Jährlich werden an der Dresdner HNO-Uniklinik bis zu 130 Operationen eines Cochlea-Implantats durchgeführt - bei Schwersthörigen, taub geborenen Kindern oder nach langjährigen chronischen Entzündungen und Unfällen. Die Patienten waren dabei zwischen acht Monate und 93 Jahre alt.
Permanenter Lärm ist Dauerstress für die Ohren und mindert langsam aber sicher das Hörvermögen. "Ich benutzte bei lauten Konzerten zum Beispiel immer Ohropax, um den Schalldruck auf die Trommelfelle zu dämpfen", sagt Neudert.
Eine klare Aussprache ist auch Übungssache
"Nicht sehen zu können, trennt von den Dingen. Nicht hören zu können, trennt von den Menschen", weiß Sprachheiltherapeutin Dominique Kronesser (38).
Sie übt permanent mit den Cochlea-Implantat-Trägern, denn sie müssen Hören erst wieder neu erlernen.
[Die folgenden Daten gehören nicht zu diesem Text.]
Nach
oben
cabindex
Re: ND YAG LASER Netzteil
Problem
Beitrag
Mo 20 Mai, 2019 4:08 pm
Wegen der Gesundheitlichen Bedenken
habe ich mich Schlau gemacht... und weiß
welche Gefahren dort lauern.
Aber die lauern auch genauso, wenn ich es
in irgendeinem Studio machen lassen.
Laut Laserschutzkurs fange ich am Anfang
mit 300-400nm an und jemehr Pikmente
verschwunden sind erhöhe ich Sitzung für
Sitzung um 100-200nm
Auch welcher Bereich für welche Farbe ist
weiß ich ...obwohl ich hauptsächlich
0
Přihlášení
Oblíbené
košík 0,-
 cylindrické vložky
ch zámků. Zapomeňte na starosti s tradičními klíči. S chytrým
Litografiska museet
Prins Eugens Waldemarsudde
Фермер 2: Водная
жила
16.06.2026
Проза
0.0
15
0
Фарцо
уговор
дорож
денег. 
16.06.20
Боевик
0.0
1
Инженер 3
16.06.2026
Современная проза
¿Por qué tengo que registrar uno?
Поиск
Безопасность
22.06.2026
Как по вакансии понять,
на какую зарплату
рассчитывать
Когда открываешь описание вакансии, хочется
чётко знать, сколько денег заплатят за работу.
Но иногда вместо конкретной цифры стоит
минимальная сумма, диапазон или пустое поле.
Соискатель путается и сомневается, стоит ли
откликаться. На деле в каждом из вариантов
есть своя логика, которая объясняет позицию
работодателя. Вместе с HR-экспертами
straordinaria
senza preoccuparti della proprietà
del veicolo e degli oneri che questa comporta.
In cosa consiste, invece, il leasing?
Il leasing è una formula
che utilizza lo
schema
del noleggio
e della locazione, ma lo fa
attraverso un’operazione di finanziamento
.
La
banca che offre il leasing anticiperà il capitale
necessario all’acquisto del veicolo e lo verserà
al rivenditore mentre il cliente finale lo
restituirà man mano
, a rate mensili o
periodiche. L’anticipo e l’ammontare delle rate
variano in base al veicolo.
"Mit dem Cochlea-Implantat hören sich Geräusche anfangs blechern und verzerrt an. Klaviermusik wird wie Schlagzeugklang empfunden. Stimmen klingen wie von einem Roboter oder Micky Maus", erklärt Kronesser.
"Den richtigen Ton zu erkennen, ist anfangs ungefähr so, als würde man mit Boxhandschuhen eine Klaviertaste treffen wollen."
Zudem werden ähnlich klingende Buchstaben wie O und U oder E und I verwechselt. "Ob Kanne, Tanne oder Wanne gemeint ist, ergibt sich erst aus dem Kontakt eines Satzes. Ganz schwer zu unterscheiden sind auch Zischlaute."
Weil derzeit nicht alle die Masken mit Mund-Sicht nutzen können, rät Kronesser: "Bitte langsam und deutlich sprechen und den Gesprächspartner dabei bewusst ansehen!"